_Directions for this task:_ Each record needs to be echoed exactly; can you do that?
+-------+
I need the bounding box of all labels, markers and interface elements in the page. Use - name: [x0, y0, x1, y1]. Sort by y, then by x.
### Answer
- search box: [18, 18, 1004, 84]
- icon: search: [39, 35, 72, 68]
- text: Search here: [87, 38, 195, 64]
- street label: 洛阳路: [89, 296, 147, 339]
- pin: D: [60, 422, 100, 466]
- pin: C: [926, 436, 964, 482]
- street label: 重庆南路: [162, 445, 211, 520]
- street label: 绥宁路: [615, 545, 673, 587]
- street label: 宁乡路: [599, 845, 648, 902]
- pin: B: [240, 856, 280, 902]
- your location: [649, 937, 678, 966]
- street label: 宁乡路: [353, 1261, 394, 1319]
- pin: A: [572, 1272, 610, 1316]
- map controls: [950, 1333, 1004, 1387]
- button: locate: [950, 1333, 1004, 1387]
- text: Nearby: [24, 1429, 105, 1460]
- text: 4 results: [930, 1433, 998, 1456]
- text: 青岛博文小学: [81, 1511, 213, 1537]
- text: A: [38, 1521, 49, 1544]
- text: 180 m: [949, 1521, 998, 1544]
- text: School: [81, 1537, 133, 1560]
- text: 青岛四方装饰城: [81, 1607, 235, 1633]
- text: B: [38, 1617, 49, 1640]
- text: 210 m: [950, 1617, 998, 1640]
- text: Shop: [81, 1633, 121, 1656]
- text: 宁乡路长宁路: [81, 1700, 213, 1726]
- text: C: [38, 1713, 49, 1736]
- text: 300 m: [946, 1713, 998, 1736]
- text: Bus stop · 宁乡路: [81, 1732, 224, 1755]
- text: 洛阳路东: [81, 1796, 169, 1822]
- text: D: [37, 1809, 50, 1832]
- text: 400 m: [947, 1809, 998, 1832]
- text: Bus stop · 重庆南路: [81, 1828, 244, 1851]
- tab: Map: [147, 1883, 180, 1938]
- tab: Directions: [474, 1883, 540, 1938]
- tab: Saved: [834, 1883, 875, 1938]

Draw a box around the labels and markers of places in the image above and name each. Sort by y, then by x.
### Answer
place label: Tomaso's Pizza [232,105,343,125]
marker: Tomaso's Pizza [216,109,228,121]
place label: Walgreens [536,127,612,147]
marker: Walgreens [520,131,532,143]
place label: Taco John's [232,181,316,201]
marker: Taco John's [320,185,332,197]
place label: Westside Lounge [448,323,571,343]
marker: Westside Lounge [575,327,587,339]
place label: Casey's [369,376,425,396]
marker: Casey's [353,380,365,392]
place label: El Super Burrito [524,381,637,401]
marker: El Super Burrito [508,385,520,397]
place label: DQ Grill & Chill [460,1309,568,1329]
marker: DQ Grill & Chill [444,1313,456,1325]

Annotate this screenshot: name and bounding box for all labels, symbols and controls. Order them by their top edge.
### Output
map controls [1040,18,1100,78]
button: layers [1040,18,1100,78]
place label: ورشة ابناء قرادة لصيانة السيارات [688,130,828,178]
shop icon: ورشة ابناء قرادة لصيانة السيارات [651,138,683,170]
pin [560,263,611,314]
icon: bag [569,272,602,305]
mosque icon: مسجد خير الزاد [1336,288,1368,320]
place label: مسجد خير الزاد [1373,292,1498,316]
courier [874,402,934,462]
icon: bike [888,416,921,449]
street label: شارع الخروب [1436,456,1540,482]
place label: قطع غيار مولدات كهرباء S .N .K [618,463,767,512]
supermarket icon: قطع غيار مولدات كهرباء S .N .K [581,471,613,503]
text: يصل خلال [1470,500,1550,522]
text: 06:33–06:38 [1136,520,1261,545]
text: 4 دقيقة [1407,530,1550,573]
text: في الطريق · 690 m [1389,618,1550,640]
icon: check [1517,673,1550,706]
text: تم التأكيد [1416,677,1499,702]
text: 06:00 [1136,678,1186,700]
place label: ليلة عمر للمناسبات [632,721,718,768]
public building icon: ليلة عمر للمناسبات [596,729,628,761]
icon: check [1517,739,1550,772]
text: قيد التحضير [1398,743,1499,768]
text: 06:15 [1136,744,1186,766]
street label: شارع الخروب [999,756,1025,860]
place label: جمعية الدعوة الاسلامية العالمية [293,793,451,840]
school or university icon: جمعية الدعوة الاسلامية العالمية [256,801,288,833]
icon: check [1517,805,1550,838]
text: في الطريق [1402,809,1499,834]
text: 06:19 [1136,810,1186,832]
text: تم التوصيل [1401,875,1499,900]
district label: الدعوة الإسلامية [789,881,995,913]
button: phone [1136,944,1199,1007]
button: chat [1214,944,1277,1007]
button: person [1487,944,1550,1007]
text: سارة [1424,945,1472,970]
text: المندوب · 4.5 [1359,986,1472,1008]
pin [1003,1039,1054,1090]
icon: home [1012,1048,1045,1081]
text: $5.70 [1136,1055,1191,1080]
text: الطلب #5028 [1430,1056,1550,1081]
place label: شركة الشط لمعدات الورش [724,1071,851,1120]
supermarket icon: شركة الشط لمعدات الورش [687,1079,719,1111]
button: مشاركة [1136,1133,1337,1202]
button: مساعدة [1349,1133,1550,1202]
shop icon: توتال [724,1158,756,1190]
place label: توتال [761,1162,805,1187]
+-------+
_Final answer:_
I need the bounding box of all labels, markers and interface elements in the page. Use - name: [x0, y0, x1, y1]. Sort by y, then by x.
### Answer
- search box: [18, 18, 1004, 84]
- icon: search: [39, 35, 72, 68]
- text: Search here: [87, 38, 195, 64]
- street label: 洛阳路: [89, 296, 147, 339]
- pin: D: [60, 422, 100, 466]
- pin: C: [926, 436, 964, 482]
- street label: 重庆南路: [162, 445, 211, 520]
- street label: 绥宁路: [615, 545, 673, 587]
- street label: 宁乡路: [599, 845, 648, 902]
- pin: B: [240, 856, 280, 902]
- your location: [649, 937, 678, 966]
- street label: 宁乡路: [353, 1261, 394, 1319]
- pin: A: [572, 1272, 610, 1316]
- map controls: [950, 1333, 1004, 1387]
- button: locate: [950, 1333, 1004, 1387]
- text: Nearby: [24, 1429, 105, 1460]
- text: 4 results: [930, 1433, 998, 1456]
- text: 青岛博文小学: [81, 1511, 213, 1537]
- text: A: [38, 1521, 49, 1544]
- text: 180 m: [949, 1521, 998, 1544]
- text: School: [81, 1537, 133, 1560]
- text: 青岛四方装饰城: [81, 1607, 235, 1633]
- text: B: [38, 1617, 49, 1640]
- text: 210 m: [950, 1617, 998, 1640]
- text: Shop: [81, 1633, 121, 1656]
- text: 宁乡路长宁路: [81, 1700, 213, 1726]
- text: C: [38, 1713, 49, 1736]
- text: 300 m: [946, 1713, 998, 1736]
- text: Bus stop · 宁乡路: [81, 1732, 224, 1755]
- text: 洛阳路东: [81, 1796, 169, 1822]
- text: D: [37, 1809, 50, 1832]
- text: 400 m: [947, 1809, 998, 1832]
- text: Bus stop · 重庆南路: [81, 1828, 244, 1851]
- tab: Map: [147, 1883, 180, 1938]
- tab: Directions: [474, 1883, 540, 1938]
- tab: Saved: [834, 1883, 875, 1938]

Draw a box around the labels and markers of places in the image above and name each. Sort by y, then by x.
### Answer
place label: Tomaso's Pizza [232,105,343,125]
marker: Tomaso's Pizza [216,109,228,121]
place label: Walgreens [536,127,612,147]
marker: Walgreens [520,131,532,143]
place label: Taco John's [232,181,316,201]
marker: Taco John's [320,185,332,197]
place label: Westside Lounge [448,323,571,343]
marker: Westside Lounge [575,327,587,339]
place label: Casey's [369,376,425,396]
marker: Casey's [353,380,365,392]
place label: El Super Burrito [524,381,637,401]
marker: El Super Burrito [508,385,520,397]
place label: DQ Grill & Chill [460,1309,568,1329]
marker: DQ Grill & Chill [444,1313,456,1325]

Annotate this screenshot: name and bounding box for all labels, symbols and controls. Order them by their top edge.
### Output
map controls [1040,18,1100,78]
button: layers [1040,18,1100,78]
place label: ورشة ابناء قرادة لصيانة السيارات [688,130,828,178]
shop icon: ورشة ابناء قرادة لصيانة السيارات [651,138,683,170]
pin [560,263,611,314]
icon: bag [569,272,602,305]
mosque icon: مسجد خير الزاد [1336,288,1368,320]
place label: مسجد خير الزاد [1373,292,1498,316]
courier [874,402,934,462]
icon: bike [888,416,921,449]
street label: شارع الخروب [1436,456,1540,482]
place label: قطع غيار مولدات كهرباء S .N .K [618,463,767,512]
supermarket icon: قطع غيار مولدات كهرباء S .N .K [581,471,613,503]
text: يصل خلال [1470,500,1550,522]
text: 06:33–06:38 [1136,520,1261,545]
text: 4 دقيقة [1407,530,1550,573]
text: في الطريق · 690 m [1389,618,1550,640]
icon: check [1517,673,1550,706]
text: تم التأكيد [1416,677,1499,702]
text: 06:00 [1136,678,1186,700]
place label: ليلة عمر للمناسبات [632,721,718,768]
public building icon: ليلة عمر للمناسبات [596,729,628,761]
icon: check [1517,739,1550,772]
text: قيد التحضير [1398,743,1499,768]
text: 06:15 [1136,744,1186,766]
street label: شارع الخروب [999,756,1025,860]
place label: جمعية الدعوة الاسلامية العالمية [293,793,451,840]
school or university icon: جمعية الدعوة الاسلامية العالمية [256,801,288,833]
icon: check [1517,805,1550,838]
text: في الطريق [1402,809,1499,834]
text: 06:19 [1136,810,1186,832]
text: تم التوصيل [1401,875,1499,900]
district label: الدعوة الإسلامية [789,881,995,913]
button: phone [1136,944,1199,1007]
button: chat [1214,944,1277,1007]
button: person [1487,944,1550,1007]
text: سارة [1424,945,1472,970]
text: المندوب · 4.5 [1359,986,1472,1008]
pin [1003,1039,1054,1090]
icon: home [1012,1048,1045,1081]
text: $5.70 [1136,1055,1191,1080]
text: الطلب #5028 [1430,1056,1550,1081]
place label: شركة الشط لمعدات الورش [724,1071,851,1120]
supermarket icon: شركة الشط لمعدات الورش [687,1079,719,1111]
button: مشاركة [1136,1133,1337,1202]
button: مساعدة [1349,1133,1550,1202]
shop icon: توتال [724,1158,756,1190]
place label: توتال [761,1162,805,1187]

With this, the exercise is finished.